──────── Record set
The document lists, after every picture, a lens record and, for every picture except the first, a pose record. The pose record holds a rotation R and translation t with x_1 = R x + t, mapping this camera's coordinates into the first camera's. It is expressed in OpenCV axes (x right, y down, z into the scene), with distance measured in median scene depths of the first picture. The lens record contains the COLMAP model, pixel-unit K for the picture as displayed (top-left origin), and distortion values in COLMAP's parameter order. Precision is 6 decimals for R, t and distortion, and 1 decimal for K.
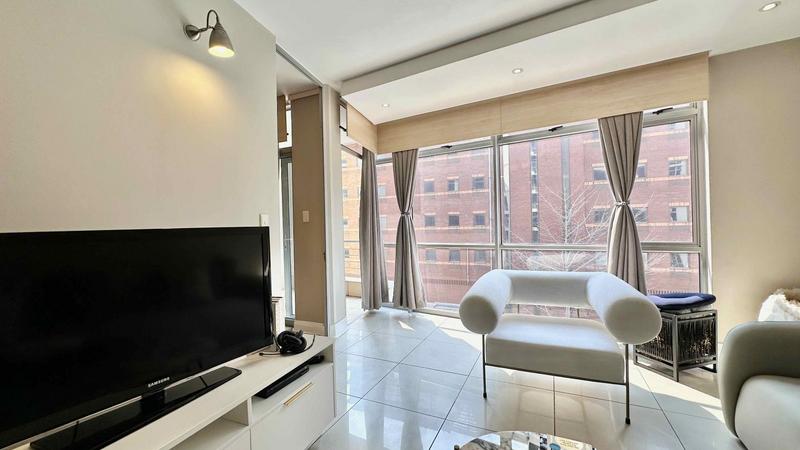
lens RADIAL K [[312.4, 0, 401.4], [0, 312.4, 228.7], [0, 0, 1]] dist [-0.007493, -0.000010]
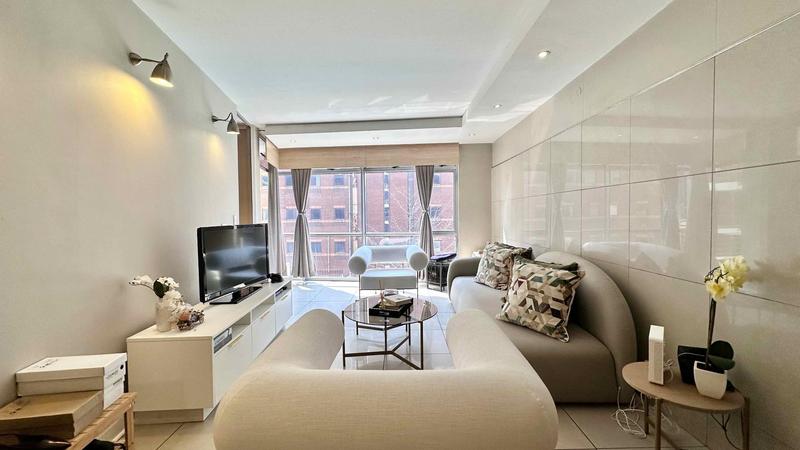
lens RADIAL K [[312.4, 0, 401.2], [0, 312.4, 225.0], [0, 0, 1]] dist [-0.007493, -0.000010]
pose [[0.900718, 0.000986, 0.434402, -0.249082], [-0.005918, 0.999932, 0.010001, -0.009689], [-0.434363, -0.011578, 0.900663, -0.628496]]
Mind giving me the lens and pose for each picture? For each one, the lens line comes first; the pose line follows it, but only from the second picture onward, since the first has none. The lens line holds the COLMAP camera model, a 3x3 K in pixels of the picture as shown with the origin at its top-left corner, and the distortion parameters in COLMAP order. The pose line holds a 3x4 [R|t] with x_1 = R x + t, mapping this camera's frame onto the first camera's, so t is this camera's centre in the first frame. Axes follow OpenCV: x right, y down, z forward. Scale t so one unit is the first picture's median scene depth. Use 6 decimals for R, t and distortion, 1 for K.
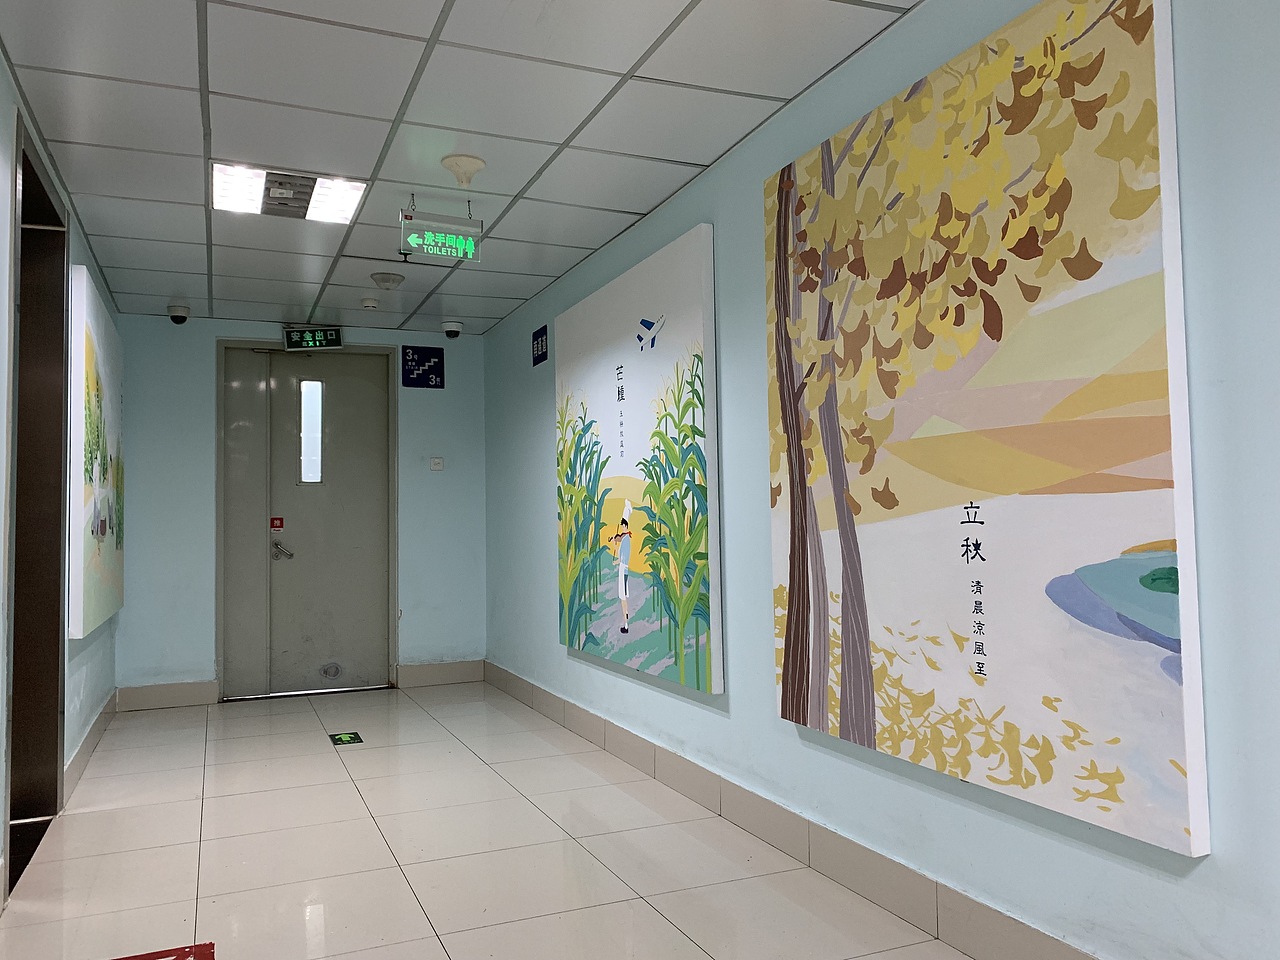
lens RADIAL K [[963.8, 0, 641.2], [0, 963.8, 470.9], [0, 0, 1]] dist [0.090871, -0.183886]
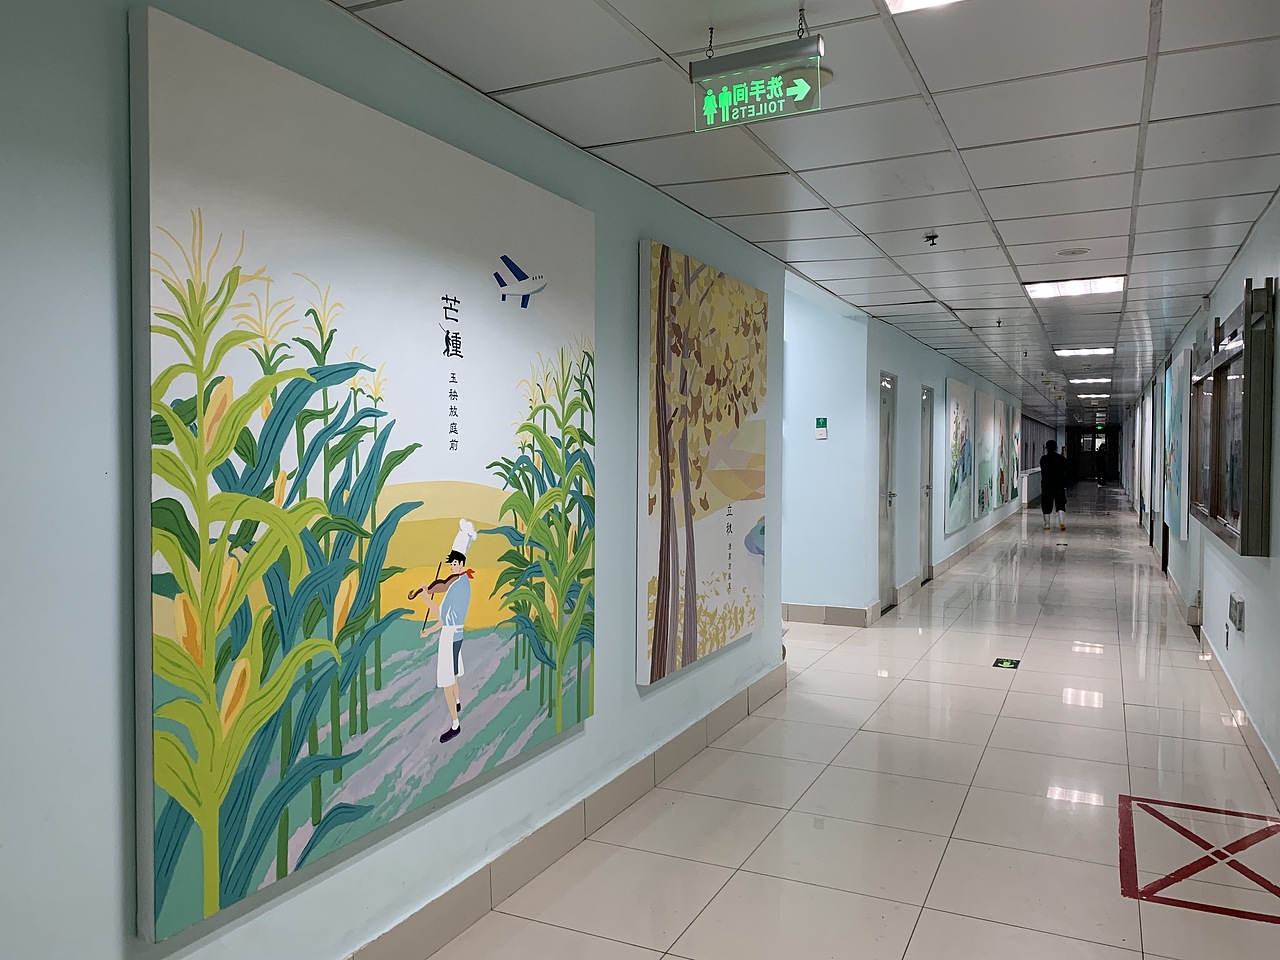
────────────────
Your assignment » Express the stretch of the items from their start through the line containing "-0.011578, 0.900663, -0.628496]]", both ends included, as a Markdown table with the columns No. and Entry, one row per line, leaving out blank lines. Leave the pictures out of the answer.

Response to the exercise »
| No. | Entry |
|---|---|
| 1 | The document lists, after every picture, a lens record and, for every picture except the first, a pose record. The pose record holds a rotation R and translation t with x_1 = R x + t, mapping this camera's coordinates into the first camera's. It is expressed in OpenCV axes (x right, y down, z into the scene), with distance measured in median scene depths of the first picture. The lens record contains the COLMAP model, pixel-unit K for the picture as displayed (top-left origin), and distortion values in COLMAP's parameter order. Precision is 6 decimals for R, t and distortion, and 1 decimal for K. |
| 2 | lens RADIAL K [[312.4, 0, 401.4], [0, 312.4, 228.7], [0, 0, 1]] dist [-0.007493, -0.000010] |
| 3 | lens RADIAL K [[312.4, 0, 401.2], [0, 312.4, 225.0], [0, 0, 1]] dist [-0.007493, -0.000010] |
| 4 | pose [[0.900718, 0.000986, 0.434402, -0.249082], [-0.005918, 0.999932, 0.010001, -0.009689], [-0.434363, -0.011578, 0.900663, -0.628496]] |